Retype the passage about Alan Watts and camp from "it is destructive" up to and including "repression of homosexuality.", keeping every word and mark unchanged.

TEXT BLOCK:
· · · ·
A Concluding Note on Alan Watts and Camp

Likewise, a March 1972 issue of the Toronto-based gay liberation magazine The Body Politic (1971-1987) published Hugh Brewster’s two-page spread on “Counter-notes on Camp” (a play on Susan Sontag’s famous “Notes on Camp”) that seeks to educate readers on the political and aesthetic potential of camp as a type of gay cultural subversion. Brewster (1972) sees the potential in camp to move outside of gender norms through camp performance like drag. This is juxtaposed to a problematic gay “machismo” which seeks to shore up a stable masculine gender identity. The article quotes Watts’ (1970a) essay “Clothes-On and Off”, particularly a passage on homosexuality and machismo:

it is destructive and deadly in those young and unrealized homosexuals who affect machismo (ultra-masculinity) and who constitute the hard core of our military-industrial-police-maha combine. If they would go and fuck each other (and I use that work in its most positive and appreciative sense), the world would be vastly improved .... This is, perhaps, the real meaning of the slogan. “Make love, not war.” We may be destroying ourselves through the repression of homosexuality.

(p. 65-66)

The Watts (1970a) quotation in Brewster’s (1972) Body Politic spread is flanked by cartoons of “machismo” types engaging in violence but imagining homosexual sex in thought bubbles, echoing Watts' point that violence is a result of repressed homosexuality. Note, however, that this passage is only a minor aside in Watts’ original essay that focuses on the many social forms, not just gender or sexual orientation, evident in clothing patterns. Yet. for gay liberationist readers, this Watts quotation signals an authoritative justification for camp by showing the consequences of machismo and the liberation of sensibilities that play with both masculine and feminine gender roles.

In Brewster’s (1972) piece, Watts shares the spread with images and references to gay camp icons like Marlene Dietrich, Judy Garland, Joan Crawford, and Lana Turner, plus famously camp homosexuals like Oscar Wilde, Jean Genet, Gore Vidal, and Allen Ginsberg. Watts' role here does not so much grant him camp icon status, but it demonstrates how his ideas take on fresh meaning within a new network of reference points.
· · · ·
SUPPLIED MATERIAL:
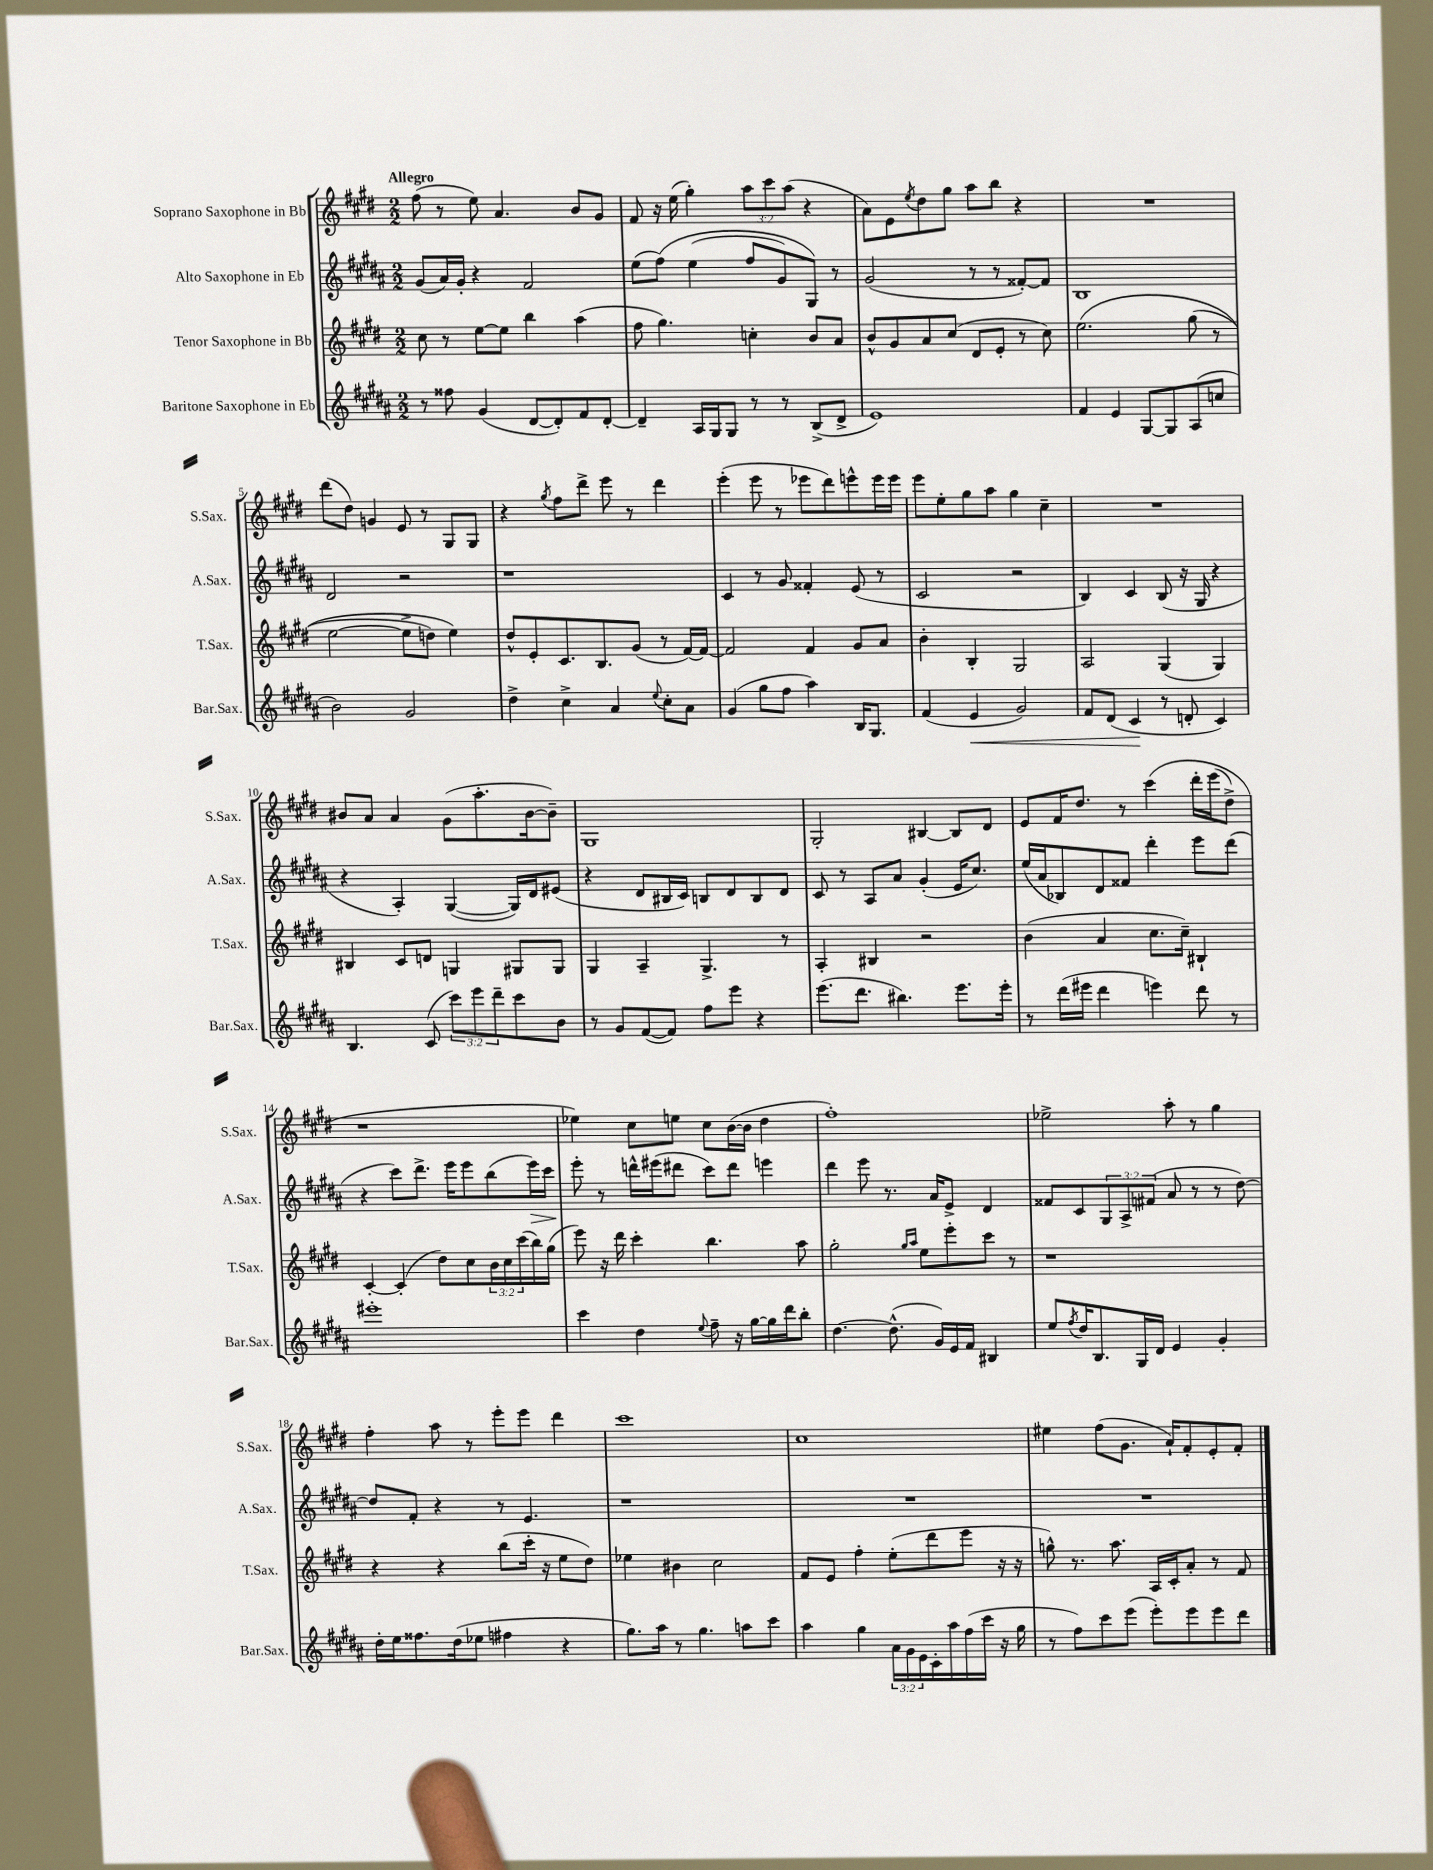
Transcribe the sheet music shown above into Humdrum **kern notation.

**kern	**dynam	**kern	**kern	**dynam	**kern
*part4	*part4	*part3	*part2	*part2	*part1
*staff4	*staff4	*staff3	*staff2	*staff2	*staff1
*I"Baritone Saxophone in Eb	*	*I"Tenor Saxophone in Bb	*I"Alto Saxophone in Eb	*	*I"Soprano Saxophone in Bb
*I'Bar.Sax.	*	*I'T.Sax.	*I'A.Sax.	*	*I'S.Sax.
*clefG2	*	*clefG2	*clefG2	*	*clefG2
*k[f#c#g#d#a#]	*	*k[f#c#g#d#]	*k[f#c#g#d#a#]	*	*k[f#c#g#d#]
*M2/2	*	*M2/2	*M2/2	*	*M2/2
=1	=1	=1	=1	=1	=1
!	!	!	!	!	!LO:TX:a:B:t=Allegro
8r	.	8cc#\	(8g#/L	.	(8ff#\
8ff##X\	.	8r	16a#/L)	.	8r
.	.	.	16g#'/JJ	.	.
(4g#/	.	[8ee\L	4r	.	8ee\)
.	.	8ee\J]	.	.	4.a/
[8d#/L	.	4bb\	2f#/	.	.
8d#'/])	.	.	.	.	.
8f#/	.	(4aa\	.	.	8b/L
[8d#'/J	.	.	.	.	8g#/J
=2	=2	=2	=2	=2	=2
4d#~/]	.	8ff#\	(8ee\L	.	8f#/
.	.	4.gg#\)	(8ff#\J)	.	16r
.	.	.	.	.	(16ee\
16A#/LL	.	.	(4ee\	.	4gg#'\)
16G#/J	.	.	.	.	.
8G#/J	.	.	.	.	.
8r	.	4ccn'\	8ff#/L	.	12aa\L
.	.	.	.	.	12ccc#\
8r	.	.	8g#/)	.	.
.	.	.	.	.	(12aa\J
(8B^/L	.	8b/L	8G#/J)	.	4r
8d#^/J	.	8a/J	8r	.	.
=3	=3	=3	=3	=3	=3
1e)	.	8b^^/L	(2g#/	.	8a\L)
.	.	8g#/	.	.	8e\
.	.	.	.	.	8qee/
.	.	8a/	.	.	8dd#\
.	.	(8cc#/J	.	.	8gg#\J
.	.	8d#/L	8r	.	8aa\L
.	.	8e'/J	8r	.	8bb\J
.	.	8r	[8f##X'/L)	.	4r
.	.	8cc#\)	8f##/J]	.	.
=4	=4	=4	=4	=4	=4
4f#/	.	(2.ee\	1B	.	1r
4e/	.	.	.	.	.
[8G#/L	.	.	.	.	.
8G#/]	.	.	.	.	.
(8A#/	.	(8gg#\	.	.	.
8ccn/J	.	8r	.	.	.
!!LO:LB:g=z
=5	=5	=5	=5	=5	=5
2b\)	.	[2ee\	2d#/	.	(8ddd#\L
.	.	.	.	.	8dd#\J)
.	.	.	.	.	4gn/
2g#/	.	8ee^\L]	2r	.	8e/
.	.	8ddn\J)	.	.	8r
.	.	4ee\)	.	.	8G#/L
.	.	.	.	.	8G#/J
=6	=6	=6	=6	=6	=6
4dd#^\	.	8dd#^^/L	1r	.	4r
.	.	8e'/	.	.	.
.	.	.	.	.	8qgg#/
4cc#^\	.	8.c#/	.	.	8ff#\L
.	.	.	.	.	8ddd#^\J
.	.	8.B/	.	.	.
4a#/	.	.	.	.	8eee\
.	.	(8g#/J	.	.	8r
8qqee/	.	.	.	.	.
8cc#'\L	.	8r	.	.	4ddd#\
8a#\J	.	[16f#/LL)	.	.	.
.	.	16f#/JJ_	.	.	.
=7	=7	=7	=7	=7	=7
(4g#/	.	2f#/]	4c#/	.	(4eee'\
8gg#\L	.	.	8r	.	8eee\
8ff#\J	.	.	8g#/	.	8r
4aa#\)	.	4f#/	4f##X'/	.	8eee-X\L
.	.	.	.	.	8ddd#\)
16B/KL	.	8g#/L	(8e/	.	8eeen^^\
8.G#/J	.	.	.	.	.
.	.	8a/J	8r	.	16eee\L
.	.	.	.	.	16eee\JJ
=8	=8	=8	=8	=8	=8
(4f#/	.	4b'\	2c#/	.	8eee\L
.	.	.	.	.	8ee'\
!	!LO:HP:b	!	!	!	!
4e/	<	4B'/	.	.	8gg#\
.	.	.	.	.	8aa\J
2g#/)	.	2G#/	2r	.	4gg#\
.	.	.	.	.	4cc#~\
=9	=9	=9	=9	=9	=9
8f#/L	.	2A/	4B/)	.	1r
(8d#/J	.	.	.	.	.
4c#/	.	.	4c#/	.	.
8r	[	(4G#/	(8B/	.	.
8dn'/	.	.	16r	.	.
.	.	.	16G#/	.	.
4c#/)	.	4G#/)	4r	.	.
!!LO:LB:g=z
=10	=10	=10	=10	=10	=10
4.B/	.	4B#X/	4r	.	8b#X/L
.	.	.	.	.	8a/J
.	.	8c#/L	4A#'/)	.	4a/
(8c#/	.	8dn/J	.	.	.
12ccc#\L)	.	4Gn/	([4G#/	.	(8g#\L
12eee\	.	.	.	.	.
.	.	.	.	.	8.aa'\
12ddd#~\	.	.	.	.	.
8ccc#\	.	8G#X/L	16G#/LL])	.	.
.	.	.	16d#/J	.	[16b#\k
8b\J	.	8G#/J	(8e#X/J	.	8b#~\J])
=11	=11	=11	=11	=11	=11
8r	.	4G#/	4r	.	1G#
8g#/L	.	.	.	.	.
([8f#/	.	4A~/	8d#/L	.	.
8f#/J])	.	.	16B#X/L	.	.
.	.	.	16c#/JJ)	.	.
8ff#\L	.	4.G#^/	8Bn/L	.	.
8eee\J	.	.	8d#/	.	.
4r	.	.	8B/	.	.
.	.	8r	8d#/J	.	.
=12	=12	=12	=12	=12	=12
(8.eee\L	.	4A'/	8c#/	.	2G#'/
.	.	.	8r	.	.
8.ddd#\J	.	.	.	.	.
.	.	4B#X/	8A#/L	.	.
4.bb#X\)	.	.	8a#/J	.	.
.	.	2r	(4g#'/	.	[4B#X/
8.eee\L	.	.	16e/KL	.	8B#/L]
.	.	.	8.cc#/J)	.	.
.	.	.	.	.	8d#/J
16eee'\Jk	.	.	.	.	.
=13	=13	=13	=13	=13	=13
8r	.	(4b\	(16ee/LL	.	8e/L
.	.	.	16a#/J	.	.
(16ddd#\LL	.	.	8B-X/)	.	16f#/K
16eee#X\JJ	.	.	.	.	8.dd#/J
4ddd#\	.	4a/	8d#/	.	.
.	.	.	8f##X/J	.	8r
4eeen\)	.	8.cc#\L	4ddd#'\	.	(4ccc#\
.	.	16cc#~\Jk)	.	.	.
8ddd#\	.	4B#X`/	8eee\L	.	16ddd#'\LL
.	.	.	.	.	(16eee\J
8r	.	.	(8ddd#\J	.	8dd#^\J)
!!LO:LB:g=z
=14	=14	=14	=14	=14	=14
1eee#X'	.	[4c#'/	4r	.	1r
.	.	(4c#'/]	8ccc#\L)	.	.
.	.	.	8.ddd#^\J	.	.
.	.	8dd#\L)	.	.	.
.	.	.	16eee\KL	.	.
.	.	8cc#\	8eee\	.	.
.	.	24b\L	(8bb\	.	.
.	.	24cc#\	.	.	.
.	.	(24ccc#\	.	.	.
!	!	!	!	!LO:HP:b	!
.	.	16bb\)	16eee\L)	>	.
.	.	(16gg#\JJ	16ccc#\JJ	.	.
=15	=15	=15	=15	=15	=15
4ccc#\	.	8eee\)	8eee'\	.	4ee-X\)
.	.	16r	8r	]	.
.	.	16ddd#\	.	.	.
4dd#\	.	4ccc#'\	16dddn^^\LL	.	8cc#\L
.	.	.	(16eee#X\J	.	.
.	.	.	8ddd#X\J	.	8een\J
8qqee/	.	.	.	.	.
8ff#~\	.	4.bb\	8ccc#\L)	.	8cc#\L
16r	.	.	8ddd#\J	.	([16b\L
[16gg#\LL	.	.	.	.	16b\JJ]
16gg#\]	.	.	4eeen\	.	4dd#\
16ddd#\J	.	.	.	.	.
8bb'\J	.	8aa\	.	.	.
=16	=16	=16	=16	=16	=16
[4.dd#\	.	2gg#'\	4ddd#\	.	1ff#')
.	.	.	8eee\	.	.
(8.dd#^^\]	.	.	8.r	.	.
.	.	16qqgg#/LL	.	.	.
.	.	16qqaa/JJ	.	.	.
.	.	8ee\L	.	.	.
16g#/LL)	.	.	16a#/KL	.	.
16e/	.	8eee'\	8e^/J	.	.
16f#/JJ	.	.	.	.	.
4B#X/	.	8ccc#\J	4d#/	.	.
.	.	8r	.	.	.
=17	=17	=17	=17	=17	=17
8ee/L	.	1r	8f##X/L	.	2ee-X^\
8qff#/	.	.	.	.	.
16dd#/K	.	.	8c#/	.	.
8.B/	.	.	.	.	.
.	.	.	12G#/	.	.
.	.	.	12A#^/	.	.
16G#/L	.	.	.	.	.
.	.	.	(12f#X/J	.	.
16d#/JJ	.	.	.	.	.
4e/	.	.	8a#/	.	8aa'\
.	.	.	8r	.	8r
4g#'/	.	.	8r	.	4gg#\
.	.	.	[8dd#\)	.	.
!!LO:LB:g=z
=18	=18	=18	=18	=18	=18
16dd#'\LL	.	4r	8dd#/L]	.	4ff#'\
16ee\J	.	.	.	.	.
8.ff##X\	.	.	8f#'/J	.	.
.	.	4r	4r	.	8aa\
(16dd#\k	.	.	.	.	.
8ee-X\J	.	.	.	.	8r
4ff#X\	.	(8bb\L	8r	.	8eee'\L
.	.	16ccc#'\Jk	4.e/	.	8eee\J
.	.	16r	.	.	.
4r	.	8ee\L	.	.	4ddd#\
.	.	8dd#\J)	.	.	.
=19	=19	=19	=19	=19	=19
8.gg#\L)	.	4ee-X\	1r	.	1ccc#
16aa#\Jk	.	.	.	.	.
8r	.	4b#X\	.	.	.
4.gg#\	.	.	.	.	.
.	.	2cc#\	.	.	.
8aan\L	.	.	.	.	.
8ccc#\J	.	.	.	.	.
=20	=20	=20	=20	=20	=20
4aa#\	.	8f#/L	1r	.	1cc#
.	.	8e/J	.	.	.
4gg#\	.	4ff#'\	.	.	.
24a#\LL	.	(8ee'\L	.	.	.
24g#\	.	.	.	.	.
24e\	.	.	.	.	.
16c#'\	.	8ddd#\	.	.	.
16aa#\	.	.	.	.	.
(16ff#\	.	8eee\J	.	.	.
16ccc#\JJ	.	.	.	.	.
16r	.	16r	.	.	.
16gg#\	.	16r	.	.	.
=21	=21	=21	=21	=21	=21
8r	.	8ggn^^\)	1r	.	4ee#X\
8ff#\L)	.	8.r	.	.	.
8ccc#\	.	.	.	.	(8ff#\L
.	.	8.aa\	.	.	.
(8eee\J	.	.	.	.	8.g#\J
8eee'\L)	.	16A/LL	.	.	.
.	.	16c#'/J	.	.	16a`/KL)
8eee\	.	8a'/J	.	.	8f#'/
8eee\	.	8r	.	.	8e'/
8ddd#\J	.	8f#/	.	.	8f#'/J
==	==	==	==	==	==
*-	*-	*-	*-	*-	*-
· · · ·
RESPONSE BELOW:
it is destructive and deadly in those young and unrealized homosexuals who affect machismo (ultra-masculinity) and who constitute the hard core of our military-industrial-police-maha combine. If they would go and fuck each other (and I use that work in its most positive and appreciative sense), the world would be vastly improved .... This is, perhaps, the real meaning of the slogan. “Make love, not war.” We may be destroying ourselves through the repression of homosexuality.